Last Monday, I attended the June meeting of the EPP’s Working Group 2, Economic & Social Affairs, at the EPP headquarters in Brussels. YEPP’s participation in this working group has grown and developed over the last few years and valuable contributions have been made on a variety of topics. YEPP was particularly grateful for the support of the Chairman or WG2, Gunnar Hökmark MEP, with a number of resolutions YEPP presented in 2011.
 
The only topic up for discussion at Monday’s meeting was “Structural & Cohesion Fund”. These EU funds are aimed at Member States whose Gross National Income (GNI) per inhabitant is less than 90% of the EU average. They serve to reduce their economic and social shortfall, as well as to stabilise their economy through targeted investment in infrastructure and development. The discussion was related to the approval of the working groups draft resolution on the “Single Market and Cohesion”, which is to be presented to the next EPP Congress in October 2012 being held in Bucharest.
 
The resolution does not propose anything radical or explicitly new, however crucially it urges consolidation, simplification and streamlining of various EU policy in how it appropriates and designates funding for cohesion projects.

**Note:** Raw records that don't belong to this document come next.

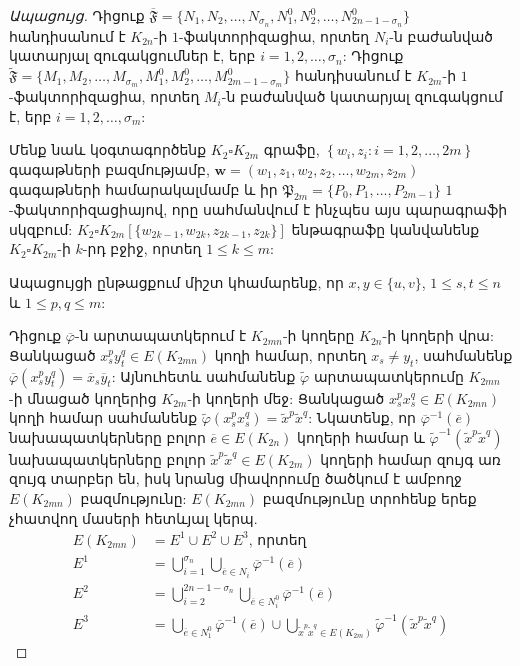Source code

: \begin{proof}[Ապացույց]
Դիցուք $\overline{\mathfrak{F}} = \{ N_1,N_2,\ldots,N_{\sigma_n},N^0_1,N^0_2,\ldots, N^0_{2n-1-\sigma_n} \}$ հանդիսանում է $K_{2n}$-ի $1$-ֆակտորիզացիա, որտեղ $N_i$-ն բաժանված կատարյալ զուգակցումներ է, երբ $i=1,2,\ldots,\sigma_n$: Դիցուք $\widetilde{\mathfrak{F}} = \{ M_1,M_2,\ldots,M_{\sigma_m},M^0_1,M^0_2,\ldots, M^0_{2m-1-\sigma_m} \}$ հանդիսանում է $K_{2m}$-ի $1$-ֆակտորիզացիա, որտեղ $M_i$-ն բաժանված կատարյալ զուգակցում է, երբ $i=1,2,\ldots,\sigma_m$: 

Մենք նաև կօգտագործենք $K_2 \square K_{2m}$ գրաֆը, $\left\{w_i,z_i : i=1,2,\ldots,2m\right\}$ գագաթների բազմությամբ, $\mathbf{w} = \left( w_1,z_1,w_2,z_2,\ldots,w_{2m},z_{2m} \right)$ գագաթների համարակալմամբ և իր $\mathfrak{P}_{2m} = \{P_0,P_1,\ldots,P_{2m-1} \}$ $1$-ֆակտորիզացիայով, որը սահմանվում է ինչպես այս պարագրաֆի սկզբում: $K_2 \square K_{2m}[\{w_{2k-1},w_{2k},z_{2k-1},z_{2k}\}]$ ենթագրաֆը կանվանենք $K_2 \square K_{2m}$-ի $k$-րդ բջիջ, որտեղ $1 \leq k \leq m$:

Ապացույցի ընթացքում միշտ կհամարենք, որ $x,y \in \{u,v\}$, $1 \leq s,t \leq n$ և $1 \leq p,q \leq m$:

Դիցուք $\overline{\varphi}$-ն արտապատկերում է $K_{2mn}$-ի կողերը $K_{2n}$-ի կողերի վրա: Ցանկացած $x^p_sy^q_t \in E(K_{2mn})$ կողի համար, որտեղ $x_s \neq y_t$, սահմանենք $\overline{\varphi}(x^p_sy^q_t)=\overline{x}_s\overline{y}_t$: Այնուհետև սահմանենք $\widetilde{\varphi}$ արտապատկերումը $K_{2mn}$-ի մնացած կողերից $K_{2m}$-ի կողերի մեջ: Ցանկացած $x^p_sx^q_s \in E(K_{2mn})$ կողի համար սահմանենք $\widetilde{\varphi}( x^p_sx^q_s ) = \widetilde{x}^p\widetilde{x}^q$: Նկատենք, որ $\overline{\varphi}^{-1}(\overline{e})$ նախապատկերները բոլոր $\overline{e} \in E(K_{2n})$ կողերի համար և $\widetilde{\varphi}^{-1}(\widetilde{x}^p\widetilde{x}^q)$ նախապատկերները բոլոր $\widetilde{x}^p\widetilde{x}^q \in E(K_{2m})$ կողերի համար զույգ առ զույգ տարբեր են, իսկ նրանց միավորումը ծածկում է ամբողջ $E(K_{2mn})$ բազմությունը: $E(K_{2mn})$ բազմությունը տրոհենք երեք չհատվող մասերի հետևյալ կերպ.
\begin{align*}
E(K_{2mn}) &= E^1 \cup E^2 \cup E^3 \text{, որտեղ} \\
E^1 &= \bigcup\limits_{i=1}^{\sigma_n}{\bigcup\limits_{\overline{e} \in N_i}{\overline{\varphi}^{-1}(\overline{e})}} \\
E^2 &= \bigcup\limits_{i=2}^{2n-1-\sigma_n}\bigcup\limits_{\overline{e} \in N^0_i}{\overline{\varphi}^{-1}(\overline{e})} \\
E^3 &= \bigcup\limits_{\overline{e} \in N^0_1}{\overline{\varphi}^{-1}(\overline{e})} \cup \bigcup\limits_{\widetilde{x}^p\widetilde{x}^q \in E(K_{2m})}{\widetilde{\varphi}^{-1}(\widetilde{x}^p\widetilde{x}^q)}
\end{align*}


\end{proof}
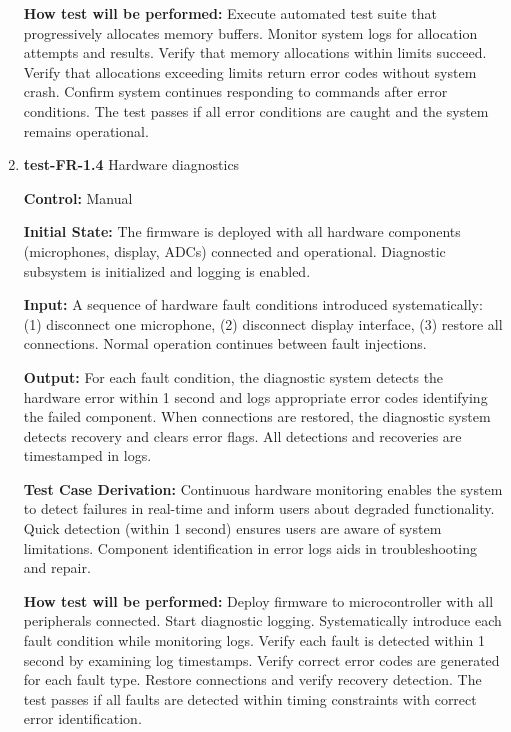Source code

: \documentclass[12pt, titlepage]{article}
\begin{document}
\begin{enumerate}
\textbf{How test will be performed:}
Execute automated test suite that progressively allocates memory buffers. Monitor 
system logs for allocation attempts and results. Verify that memory allocations 
within limits succeed. Verify that allocations exceeding limits return error 
codes without system crash. Confirm system continues responding to commands 
after error conditions. The test passes if all error conditions are caught and 
the system remains operational.

\item{\textbf{test-FR-1.4} Hardware diagnostics\\}

\textbf{Control:} Manual
					
\textbf{Initial State:} 
The firmware is deployed with all hardware components (microphones, display, 
ADCs) connected and operational. Diagnostic subsystem is initialized and logging 
is enabled.
					
\textbf{Input:}
A sequence of hardware fault conditions introduced systematically: (1) disconnect 
one microphone, (2) disconnect display interface, (3) restore all connections. 
Normal operation continues between fault injections.
					
\textbf{Output:}
For each fault condition, the diagnostic system detects the hardware error 
within 1 second and logs appropriate error codes identifying the failed 
component. When connections are restored, the diagnostic system detects recovery 
and clears error flags. All detections and recoveries are timestamped in logs.

\textbf{Test Case Derivation:} 
Continuous hardware monitoring enables the system to detect failures in real-time 
and inform users about degraded functionality. Quick detection (within 1 second) 
ensures users are aware of system limitations. Component identification in error 
logs aids in troubleshooting and repair.
					
\textbf{How test will be performed:}
Deploy firmware to microcontroller with all peripherals connected. Start diagnostic 
logging. Systematically introduce each fault condition while monitoring logs. 
Verify each fault is detected within 1 second by examining log timestamps. 
Verify correct error codes are generated for each fault type. Restore connections 
and verify recovery detection. The test passes if all faults are detected within 
timing constraints with correct error identification.

\end{enumerate}
\end{document}
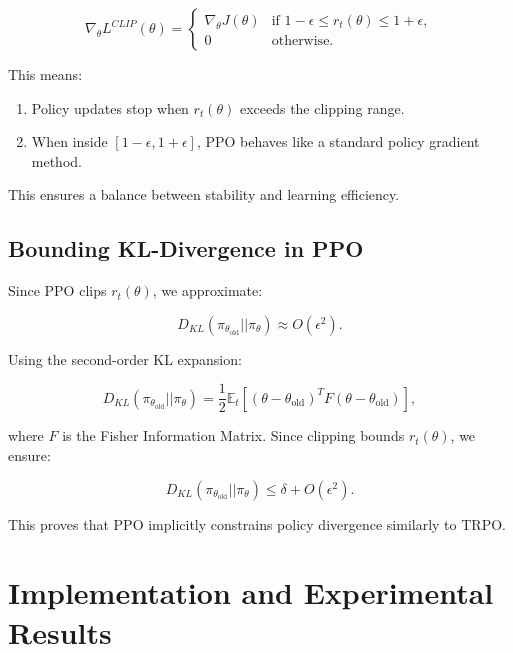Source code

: \documentclass[12pt]{extreport} %
\begin{document}
\begin{equation}
\nabla_{\theta} L^{CLIP}(\theta) =
\begin{cases}
\nabla_{\theta} J(\theta) & \text{if } 1 - \epsilon \leq r_t(\theta) \leq 1 + \epsilon, \\
0 & \text{otherwise}.
\end{cases}
\end{equation}

This means:
\begin{enumerate}
    \item Policy updates stop when $r_t(\theta)$ exceeds the clipping range.
    \item When inside $[1 - \epsilon, 1 + \epsilon]$, PPO behaves like a standard policy gradient method.
\end{enumerate}

This ensures a balance between stability and learning efficiency.

\subsection{Bounding KL-Divergence in PPO}
Since PPO clips $r_t(\theta)$, we approximate:

\begin{equation}
D_{KL}(\pi_{\theta_{\text{old}}} || \pi_{\theta}) \approx O(\epsilon^2).
\end{equation}

Using the second-order KL expansion:

\begin{equation}
D_{KL}(\pi_{\theta_{\text{old}}} || \pi_{\theta}) = \frac{1}{2} \mathbb{E}_t \left[ (\theta - \theta_{\text{old}})^T F (\theta - \theta_{\text{old}}) \right],
\end{equation}

where $F$ is the Fisher Information Matrix. Since clipping bounds $r_t(\theta)$, we ensure:

\begin{equation}
D_{KL}(\pi_{\theta_{\text{old}}} || \pi_{\theta}) \leq \delta + O(\epsilon^2).
\end{equation}

This proves that PPO implicitly constrains policy divergence similarly to TRPO.


\section{\textbf{Implementation and Experimental Results}}
\end{document}
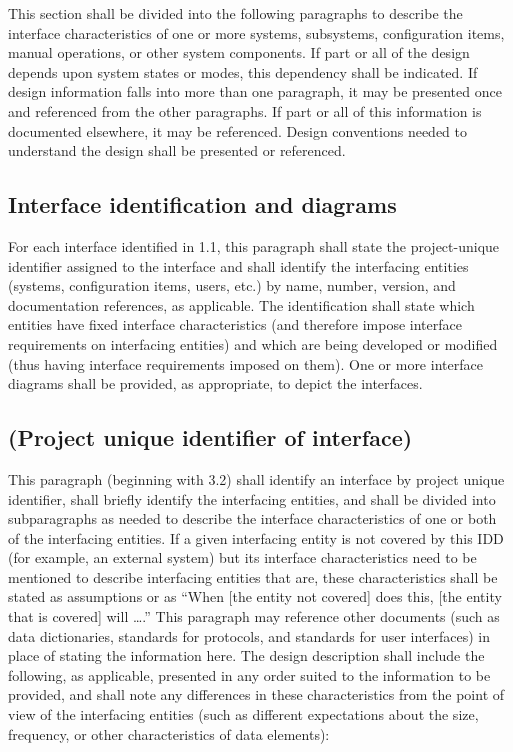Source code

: \documentclass{fidata-report-template}
\begin{document}
This section shall be divided into the following paragraphs to describe
the interface characteristics of one or more systems, subsystems,
configuration items, manual operations, or other system components. If
part or all of the design depends upon system states or modes, this
dependency shall be indicated. If design information falls into more
than one paragraph, it may be presented once and referenced from the
other paragraphs. If part or all of this information is documented
elsewhere, it may be referenced. Design conventions needed to understand
the design shall be presented or referenced.

\subsection{Interface identification and diagrams}

For each interface identified in 1.1, this paragraph shall state the
project-unique identifier assigned to the interface and shall identify
the interfacing entities (systems, configuration items, users, etc.) by
name, number, version, and documentation references, as applicable. The
identification shall state which entities have fixed interface
characteristics (and therefore impose interface requirements on
interfacing entities) and which are being developed or modified (thus
having interface requirements imposed on them). One or more interface
diagrams shall be provided, as appropriate, to depict the interfaces.

\subsection{(Project unique identifier of interface)}

This paragraph (beginning with 3.2) shall identify an interface by
project unique identifier, shall briefly identify the interfacing
entities, and shall be divided into subparagraphs as needed to describe
the interface characteristics of one or both of the interfacing
entities. If a given interfacing entity is not covered by this IDD (for
example, an external system) but its interface characteristics need to
be mentioned to describe interfacing entities that are, these
characteristics shall be stated as assumptions or as ``When {[}the
entity not covered{]} does this, {[}the entity that is covered{]} will
\ldots{}.'' This paragraph may reference other documents (such as data
dictionaries, standards for protocols, and standards for user
interfaces) in place of stating the information here. The design
description shall include the following, as applicable, presented in any
order suited to the information to be provided, and shall note any
differences in these characteristics from the point of view of the
interfacing entities (such as different expectations about the size,
frequency, or other characteristics of data elements):
\end{document}
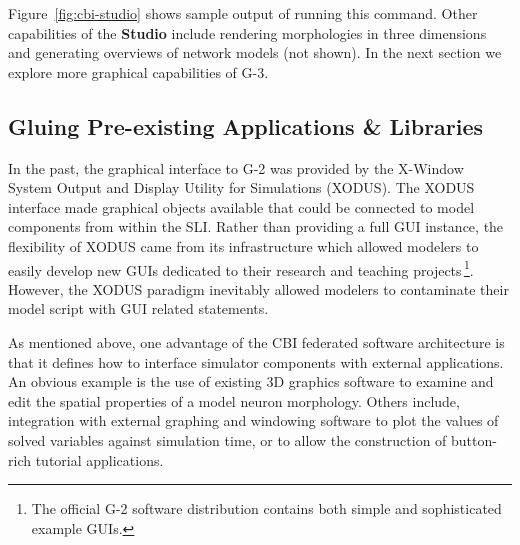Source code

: \documentclass[12pt]{article}
\begin{document}
Figure~\ref{fig:cbi-studio} shows sample output of running this
command.  Other capabilities of the {\bf Studio} include rendering
morphologies in three dimensions and generating overviews of network
models (not shown).  In the next section we explore more graphical
capabilities of G-3.

\subsection{Gluing Pre-existing Applications \& Libraries}

In the past, the graphical interface to G-2 was provided by the
X-Window System Output and Display Utility for Simulations (XODUS).  The
XODUS interface made graphical objects available that could be
connected to model components from within the SLI.  Rather than
providing a full GUI instance, the flexibility of XODUS came from its
infrastructure which allowed modelers to easily develop new GUIs
dedicated to their research and teaching projects\,\footnote{The
  official G-2 software distribution contains both simple and
  sophisticated example GUIs.}.  However, the XODUS paradigm
inevitably allowed modelers to contaminate their model script with GUI
related statements.

As mentioned above, one advantage of the CBI federated software
architecture is that it defines how to interface simulator components
with external applications.  An obvious example is the use of existing
3D graphics software to examine and edit the spatial properties of a
model neuron morphology.  Others include, integration with external
graphing and windowing software to plot the values of solved
variables against simulation time, or to allow the construction of
button-rich tutorial applications.
\end{document}
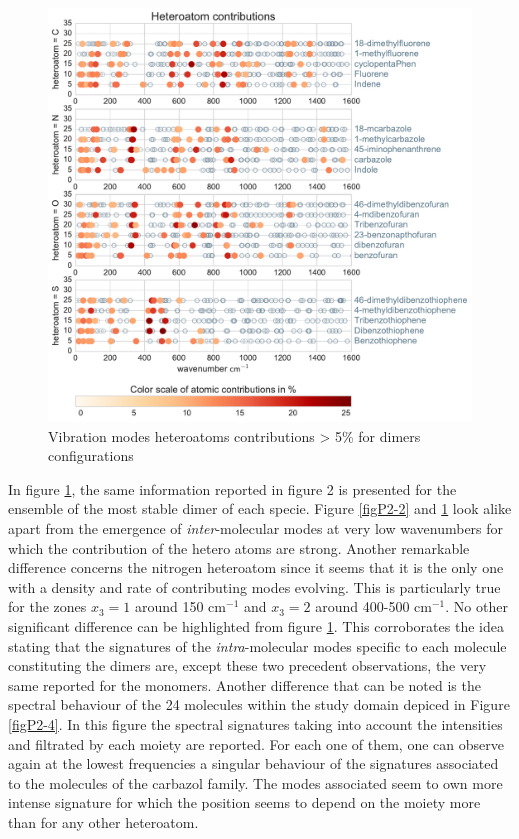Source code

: 	
	
	
		\begin{figure}[H]
			\begin{center}
				\includegraphics[scale=0.7]{image/P2-3}
			\end{center}
			\caption{Vibration modes heteroatoms contributions > 5\% for dimers configurations}  \label{figP2-3}
		\end{figure}
	
	
In figure \ref{figP2-3}, the same information reported in figure 2 is presented for the ensemble of the most stable dimer of each specie. Figure \ref{figP2-2} and \ref{figP2-3} look alike apart from the emergence of \textit{inter}-molecular modes at very low wavenumbers for which the contribution of the hetero atoms are strong. Another remarkable difference concerns the nitrogen heteroatom since it seems that it is the only one with a density and rate of contributing modes evolving. This is particularly true for the zones $x_3=1$ around 150 cm$^{-1}$ and $x_3=2$ around 400-500 cm$^{-1}$. No other significant difference can be highlighted from figure \ref{figP2-3}. This corroborates the idea stating that the signatures of the \textit{intra}-molecular modes specific to each molecule constituting the dimers are, except these two precedent observations, the very same reported for the monomers. 
Another difference that can be noted is the spectral behaviour of the 24 molecules within the study domain depiced in Figure \ref{figP2-4}. In this figure the spectral signatures taking into account the intensities and filtrated by each moiety are reported. For each one of them, one can observe again at the lowest frequencies a singular behaviour of the signatures associated to the molecules of the carbazol family. The modes associated seem to own more intense signature for which the position seems to depend on the moiety more than for any other heteroatom.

The resolution targets particular areas under eight headings;
 
1. Enforcing single market legislation – this essentially calls on the Commission to be tougher in ensuring the implementation and enforcement of all agreed rules in member states as current infringement procedures take too long and ‘reward only the sinners’.
 
2. A new strong impetus is needed make free circulation a reality – this calls on the Commission and Member States to abolish all remaining obstacles to the free circulation of goods, services and workers, i.e. the Services Directive.
 
3. Free movement of persons – this suggests that the EU should foster labour mobility to create a more integrated and open European labour market and call on Member States to open up closed professions for competition both from within a country, and from worker/professionals from other Member States.
 
4. Cutting red tape – this is a policy close to YEPP’s heart and an area we have pushed for many years. This policy aims to make it easier for businesses and individuals to go about their business, pay taxes, create investment and jobs. The EU, for many, is viewed as a bureaucratic nightmare and the EPP has been to the forefront of cutting red-tape in EU institutions and in assisting the EU in reducing these unnecessary bureaucratic elements by 25% by 2012. YEPP strongly welcomed this point.
 
5. Digital single market – this highlighted the importance of fostering growth and investment in the high-output digital and internet sectors in the EU and calls on the EU and its Member States to speed up the approval of a Single European Patent to ensure these new ideas, innovations and designs are protected.
 
6. Energy sector – this calls on the EU deliver on the EPP commitment to establish a genuine, efficient and effective internal market in energy by 2014.
 
7. The establishment of the European Research Area
 
8. Structural reforms in EU Member States – calls on the implementation of necessary structural reforms to improve the needed fiscal stability to encourage job creation, investment and competition within Eurozone and wider European Union.
 
The next WG2 meeting will be held on the 20th June in Brussels. The resolution, again, will be the only item on the agenda and it is hoped to develop a more final version that will be presented at Congress 2012.